I titled it that way as a reminder for myself. It reminds me to not try to be anything that I am not. Like the koi in the painting are just being themselves, so must I just be who I am. I had someone recently ask me to not do any magic in regards to a situation. I found this an interesting concept because to ask me to not do magic is like asking me to not breathe. It is a part of who I always have been. I am a magical being. I can't be a non-magical being to save my life. Yes, I have addressed this with the person, and we will see how this plays out as we go. But the concept itself has me shaking my head. So instead of just being coy about it, I have decided to address it straight up front. I think that honesty and being in the now and addressing things in the present is extremely important for any healthy relationship.

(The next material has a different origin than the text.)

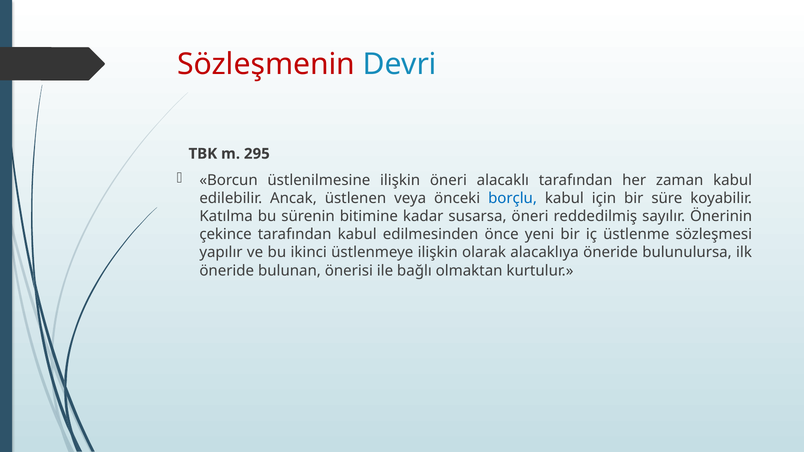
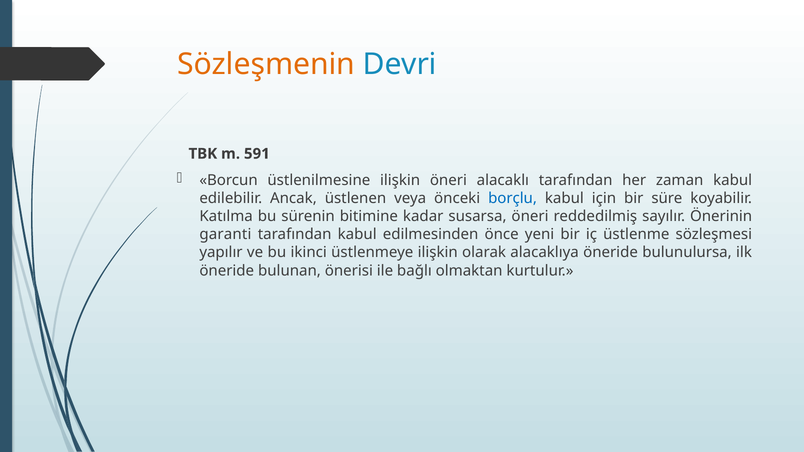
Sözleşmenin colour: red -> orange
295: 295 -> 591
çekince: çekince -> garanti
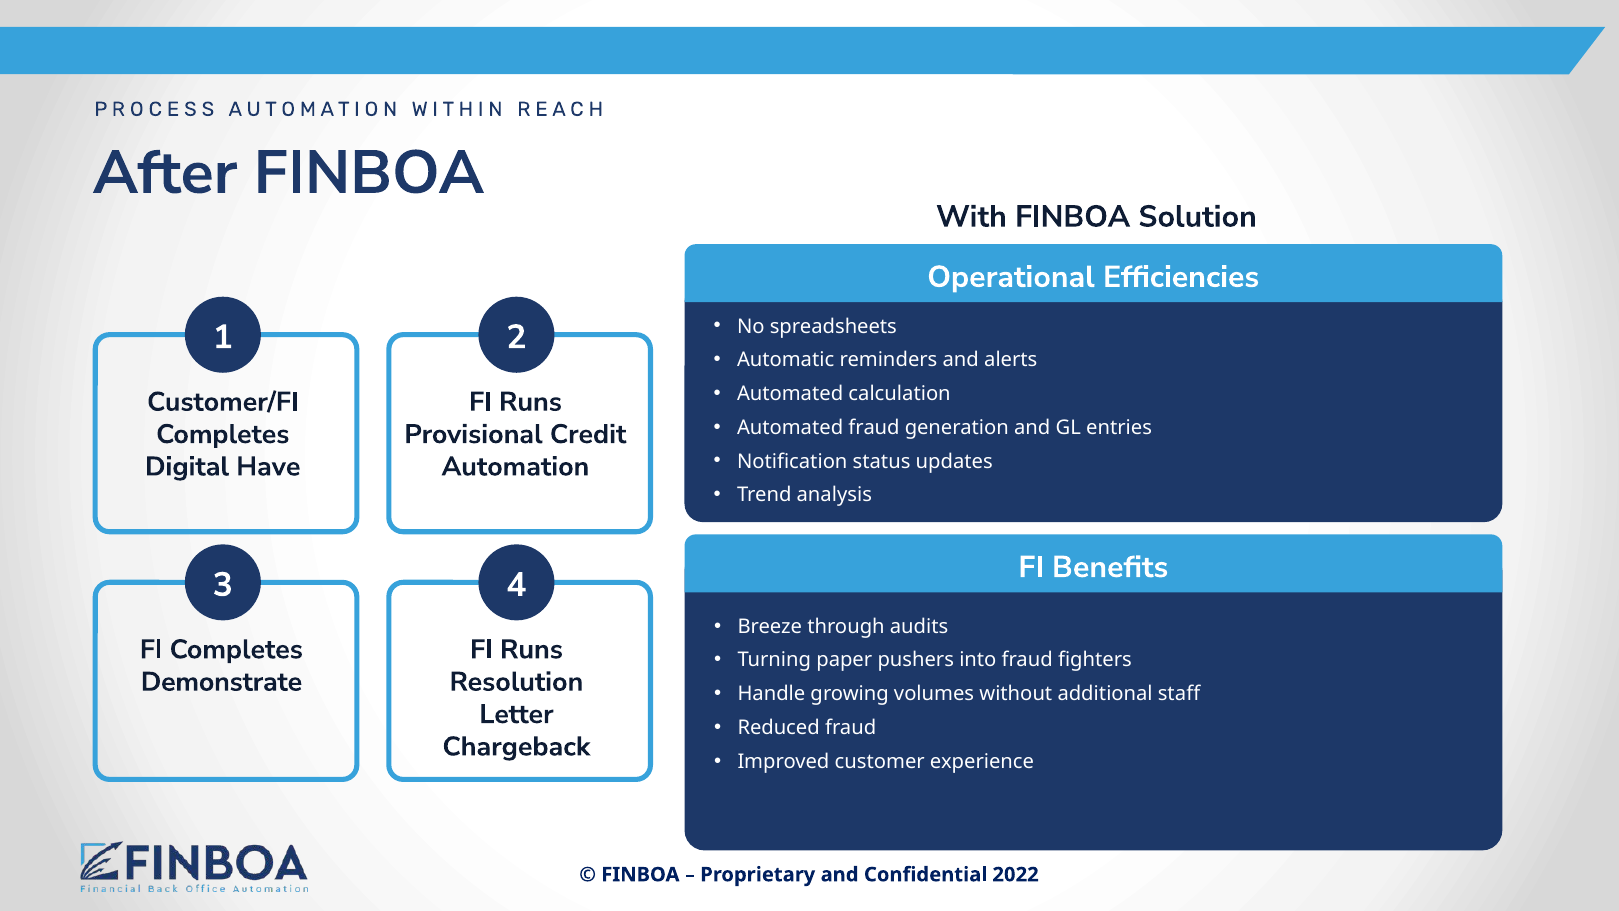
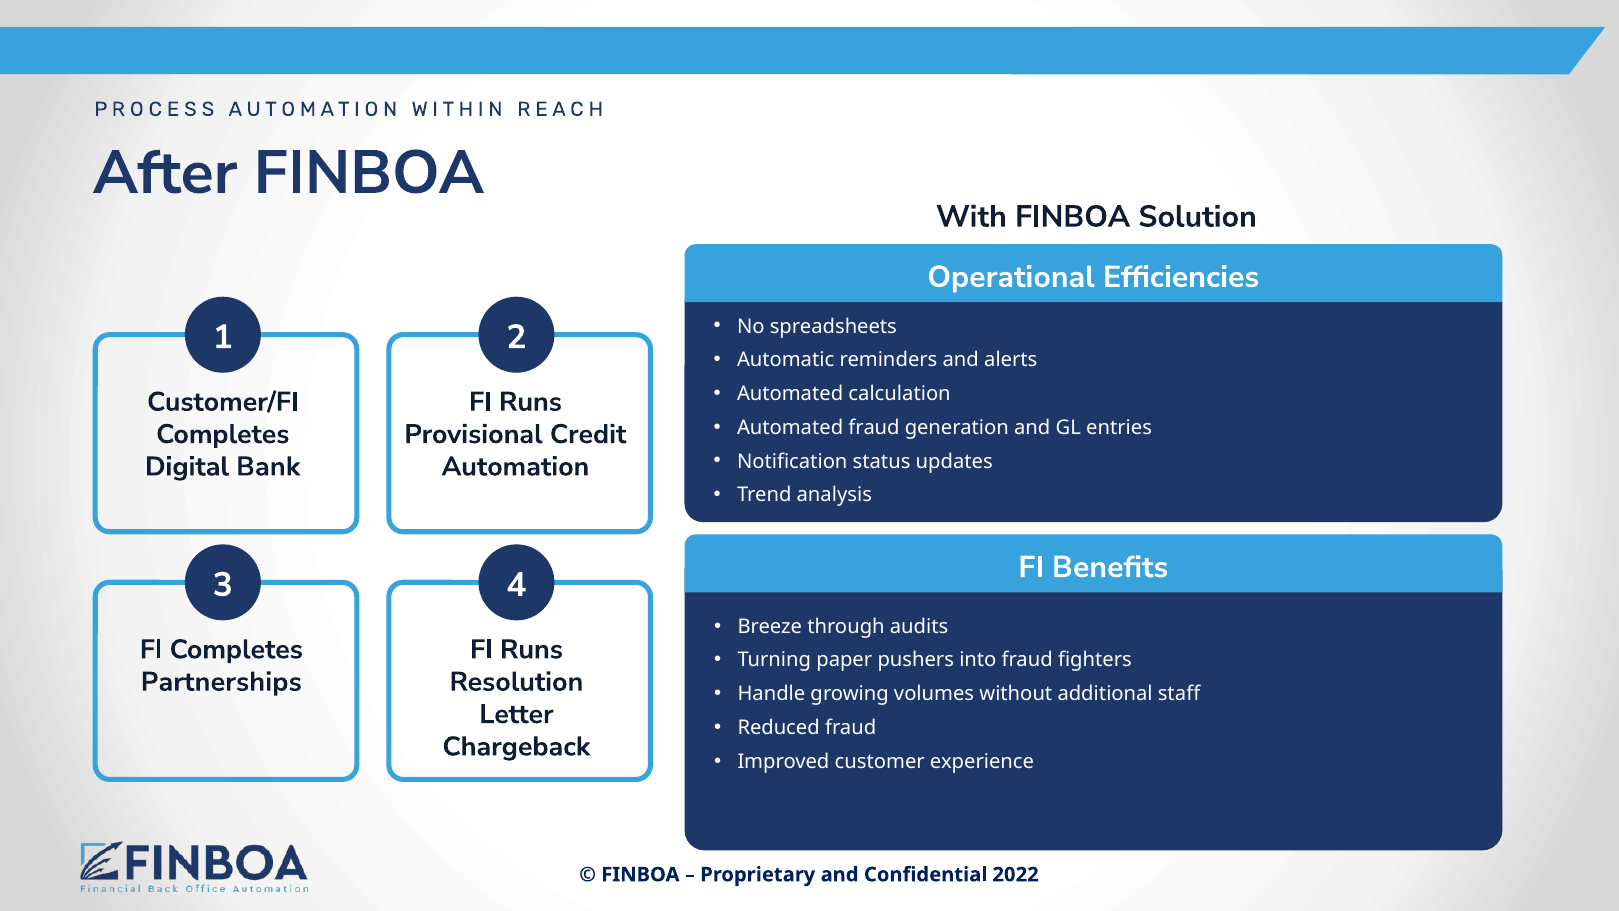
Have: Have -> Bank
Demonstrate: Demonstrate -> Partnerships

Let's face it. Who really has the time to hold onto stuff and carry it around wherever we go? That just seems way too exhausting. And I don't like the idea of weighing myself down so that I am unable to move freely or breathe. I am an Air elemental. I need to breathe and have the space to do it. So if I were to not address things right away, I would not be able to have that space to breathe because the emotional energy would be cluttered. I would also not be honoring the friendship between the other person and myself.
Always make space and always make peace whenever and wherever you can.